* **ESTRATTO DEL DOCUMENTO**:
+++

Pino Cuttaia, due stelle Michelin presso «La Madia» a Licata (Agrigento) e Max Mascia, due stelle Michelin al «San Domenico» di Imola ribadiscono la richiesta di nuovi codici Ateco mentre Gaetano Trovato, due stelle Michelin presso il «Ristorante Arnolfo» che abbiamo raccontato su grandichef.com a Colle di Val d’Elsa (Siena) chiede la continuità lavorativa, comunicazioni chiare ed anticipate.
I volti e le richieste sono tante altre. Alcune identiche, altre affini, Tutte molto concrete. C’è Giuliano Baldessari dell’«Aqua Crua» di Barbarano Vicentino e Luca Abbruzzino, una stella Michelin al «Ristorante Abbruzzino» a Catanzaro. C’è Viviana Varese, una stella Michelin presso «Viva» a Milano che chiede una data per ripartire e dice «Vogliamo tornare al lavoro in sicurezza, siamo in grado di farlo: diteci quando, almeno possiamo organizzarci e vedere la luce in fondo al tunnel». E c’è Caterina Ceraudo, una stella Michelin, al «Dattilo» di Crotone. «La richiesta che intendo rivolgere al Governo – dice – è di aver rispetto del nostro lavoro e di dimostrarlo permettendoci di riaprire le nostre attività, nel rispetto certo delle normative, ma con serietà. Non intendiamo chiedere ristori o sussidi, ma la possibilità di esercitare il nostro lavoro che abbiamo intrapreso con passione e che cerchiamo di portare avanti ogni giorno con amore, nonostante le difficoltà che questo periodo comporta». Le fa eco Andrea Berton, una stella Michelin presso il «Ristorante Berton» di Milano. «Dopo un anno veramente complicato per il nostro settore, che nessuno aveva mai vissuto prima, quello che serve – dice Berton – sono solo i soldi a fondo perduto per pagare le spese e i costi fissi e non per guadagnare, ma per non affondare, come avviene negli altri Paesi dell’Europa. Perché volontà, energia, entusiasmo, fantasia e professionalità le abbiamo e le metteremo noi».
Il gruppo è foltissimo. L’appello hanno sentito di farlo in tantri altri che vivono da anni nella enogastronomia italiana e fanno grande la nostra cucina. Richieste chiare, concrete che hanno scritto con il pennarello su dei fogli di carta e le hanno inviate dalle loro dimore, cucine chiuse o luoghi di casa più privati. Accomunati da un hashtag che recita #UnitiPerRipartire che il Corriere della Sera ha voluto promuovere e sostenere per continuare quello stesso dialogo tra gli chef stellati e le istituzioni avviato sin dallo scorso novembre con l’incontro tra Massimo Bottura e l’ex presidente del Consiglio Conte seguito a dicembre da una lettera aperta di nove chef stellati pubblicata sullo stesso quotidiano.

+++

[Voci di dati salvate]
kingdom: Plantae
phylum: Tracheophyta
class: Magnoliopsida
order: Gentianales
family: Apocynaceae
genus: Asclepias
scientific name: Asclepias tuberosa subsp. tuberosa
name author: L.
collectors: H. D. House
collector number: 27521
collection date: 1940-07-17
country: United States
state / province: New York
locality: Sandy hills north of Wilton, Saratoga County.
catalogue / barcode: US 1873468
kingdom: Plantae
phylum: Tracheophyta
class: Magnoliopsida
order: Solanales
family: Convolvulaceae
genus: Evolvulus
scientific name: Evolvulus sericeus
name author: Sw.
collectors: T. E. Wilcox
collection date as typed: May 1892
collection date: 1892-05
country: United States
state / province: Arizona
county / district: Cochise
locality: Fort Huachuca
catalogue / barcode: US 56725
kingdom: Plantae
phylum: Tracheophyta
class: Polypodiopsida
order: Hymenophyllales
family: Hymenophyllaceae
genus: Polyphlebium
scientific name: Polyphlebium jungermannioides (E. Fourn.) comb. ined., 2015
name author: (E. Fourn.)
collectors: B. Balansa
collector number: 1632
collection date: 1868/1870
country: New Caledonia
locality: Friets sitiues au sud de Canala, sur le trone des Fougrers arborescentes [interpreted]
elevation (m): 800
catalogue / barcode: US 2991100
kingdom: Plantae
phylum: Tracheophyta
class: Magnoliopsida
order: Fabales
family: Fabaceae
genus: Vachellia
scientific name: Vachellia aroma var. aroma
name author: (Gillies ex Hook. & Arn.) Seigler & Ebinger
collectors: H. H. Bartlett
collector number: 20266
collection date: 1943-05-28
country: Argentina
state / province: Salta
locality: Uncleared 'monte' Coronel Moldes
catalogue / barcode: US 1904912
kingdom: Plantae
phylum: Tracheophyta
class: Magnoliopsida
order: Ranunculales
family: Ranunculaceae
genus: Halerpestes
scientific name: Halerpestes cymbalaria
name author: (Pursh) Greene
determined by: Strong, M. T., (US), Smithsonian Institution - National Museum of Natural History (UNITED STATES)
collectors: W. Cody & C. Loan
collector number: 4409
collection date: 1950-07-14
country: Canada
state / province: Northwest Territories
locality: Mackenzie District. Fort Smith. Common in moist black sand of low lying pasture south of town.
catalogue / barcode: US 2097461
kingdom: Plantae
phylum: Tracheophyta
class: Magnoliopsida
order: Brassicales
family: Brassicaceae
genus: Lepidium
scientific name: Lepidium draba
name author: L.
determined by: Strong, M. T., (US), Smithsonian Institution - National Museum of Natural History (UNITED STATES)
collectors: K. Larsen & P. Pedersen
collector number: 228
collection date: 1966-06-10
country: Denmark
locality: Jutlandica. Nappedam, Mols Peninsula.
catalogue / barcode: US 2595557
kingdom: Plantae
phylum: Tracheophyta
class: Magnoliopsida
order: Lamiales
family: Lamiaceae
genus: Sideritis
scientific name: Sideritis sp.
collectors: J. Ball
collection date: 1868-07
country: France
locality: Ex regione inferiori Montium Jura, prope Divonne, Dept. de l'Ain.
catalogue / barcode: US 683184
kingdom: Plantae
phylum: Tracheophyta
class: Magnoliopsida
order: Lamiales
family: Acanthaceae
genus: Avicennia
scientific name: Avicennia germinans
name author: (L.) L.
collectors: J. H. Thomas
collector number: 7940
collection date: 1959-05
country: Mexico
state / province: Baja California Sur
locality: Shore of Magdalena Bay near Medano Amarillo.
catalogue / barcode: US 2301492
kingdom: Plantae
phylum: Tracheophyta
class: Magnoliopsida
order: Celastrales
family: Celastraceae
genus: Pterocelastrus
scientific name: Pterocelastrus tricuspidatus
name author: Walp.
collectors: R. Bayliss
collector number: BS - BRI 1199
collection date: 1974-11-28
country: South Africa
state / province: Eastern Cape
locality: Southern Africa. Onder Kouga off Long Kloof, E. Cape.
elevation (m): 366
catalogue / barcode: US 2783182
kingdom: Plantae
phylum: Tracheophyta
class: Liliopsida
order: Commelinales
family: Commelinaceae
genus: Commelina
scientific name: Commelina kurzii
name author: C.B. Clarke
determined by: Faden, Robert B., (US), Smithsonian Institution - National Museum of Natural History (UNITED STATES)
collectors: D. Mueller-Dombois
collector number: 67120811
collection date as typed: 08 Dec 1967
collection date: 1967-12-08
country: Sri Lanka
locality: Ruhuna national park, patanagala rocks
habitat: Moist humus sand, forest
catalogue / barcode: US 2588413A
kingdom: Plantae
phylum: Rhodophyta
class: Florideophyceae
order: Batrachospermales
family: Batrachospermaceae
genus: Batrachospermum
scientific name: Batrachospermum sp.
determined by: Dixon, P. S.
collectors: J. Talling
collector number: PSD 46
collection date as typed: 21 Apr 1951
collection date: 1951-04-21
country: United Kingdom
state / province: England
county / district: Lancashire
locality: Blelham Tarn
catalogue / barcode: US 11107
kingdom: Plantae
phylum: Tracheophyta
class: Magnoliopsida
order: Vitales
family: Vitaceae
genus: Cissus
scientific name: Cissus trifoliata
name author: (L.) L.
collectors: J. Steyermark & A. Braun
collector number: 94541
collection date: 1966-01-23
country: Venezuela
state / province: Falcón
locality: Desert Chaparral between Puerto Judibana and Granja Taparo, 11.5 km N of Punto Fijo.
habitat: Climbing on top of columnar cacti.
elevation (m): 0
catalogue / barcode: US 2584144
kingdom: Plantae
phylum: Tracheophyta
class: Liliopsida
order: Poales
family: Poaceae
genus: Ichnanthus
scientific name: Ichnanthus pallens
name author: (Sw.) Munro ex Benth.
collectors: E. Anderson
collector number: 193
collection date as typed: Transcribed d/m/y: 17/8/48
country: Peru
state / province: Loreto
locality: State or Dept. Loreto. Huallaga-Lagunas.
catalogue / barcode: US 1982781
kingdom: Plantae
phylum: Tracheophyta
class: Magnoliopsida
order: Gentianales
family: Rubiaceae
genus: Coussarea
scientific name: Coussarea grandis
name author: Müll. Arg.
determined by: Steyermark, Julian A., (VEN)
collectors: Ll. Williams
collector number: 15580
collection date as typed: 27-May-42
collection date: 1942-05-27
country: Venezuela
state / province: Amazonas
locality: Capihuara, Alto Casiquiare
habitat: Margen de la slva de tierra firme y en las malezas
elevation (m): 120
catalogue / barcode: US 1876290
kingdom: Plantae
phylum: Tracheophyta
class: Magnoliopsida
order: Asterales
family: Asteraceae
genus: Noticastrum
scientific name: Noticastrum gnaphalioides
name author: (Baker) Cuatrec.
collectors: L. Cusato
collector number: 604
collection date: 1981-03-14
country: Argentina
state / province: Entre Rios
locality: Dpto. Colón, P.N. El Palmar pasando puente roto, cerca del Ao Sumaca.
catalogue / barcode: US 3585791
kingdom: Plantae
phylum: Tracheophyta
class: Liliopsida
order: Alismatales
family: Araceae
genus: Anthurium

+++

* **ESERCIZIO 1**: Elenca tutti gli chef che il testo sugli chef stellati indica con una stella Michelin.
* **ESERCIZIO 2**: Estrai dal testo sugli chef stellati il passo che va da "Il gruppo è" fino a "sullo stesso quotidiano." compreso.
Il materiale non serve a nulla in questo lavoro.

* **SVOLGIMENTO 1**:
- Luca Abbruzzino
- Viviana Varese
- Caterina Ceraudo
- Andrea Berton

* **SVOLGIMENTO 2**:
Il gruppo è foltissimo. L’appello hanno sentito di farlo in tantri altri che vivono da anni nella enogastronomia italiana e fanno grande la nostra cucina. Richieste chiare, concrete che hanno scritto con il pennarello su dei fogli di carta e le hanno inviate dalle loro dimore, cucine chiuse o luoghi di casa più privati. Accomunati da un hashtag che recita #UnitiPerRipartire che il Corriere della Sera ha voluto promuovere e sostenere per continuare quello stesso dialogo tra gli chef stellati e le istituzioni avviato sin dallo scorso novembre con l’incontro tra Massimo Bottura e l’ex presidente del Consiglio Conte seguito a dicembre da una lettera aperta di nove chef stellati pubblicata sullo stesso quotidiano.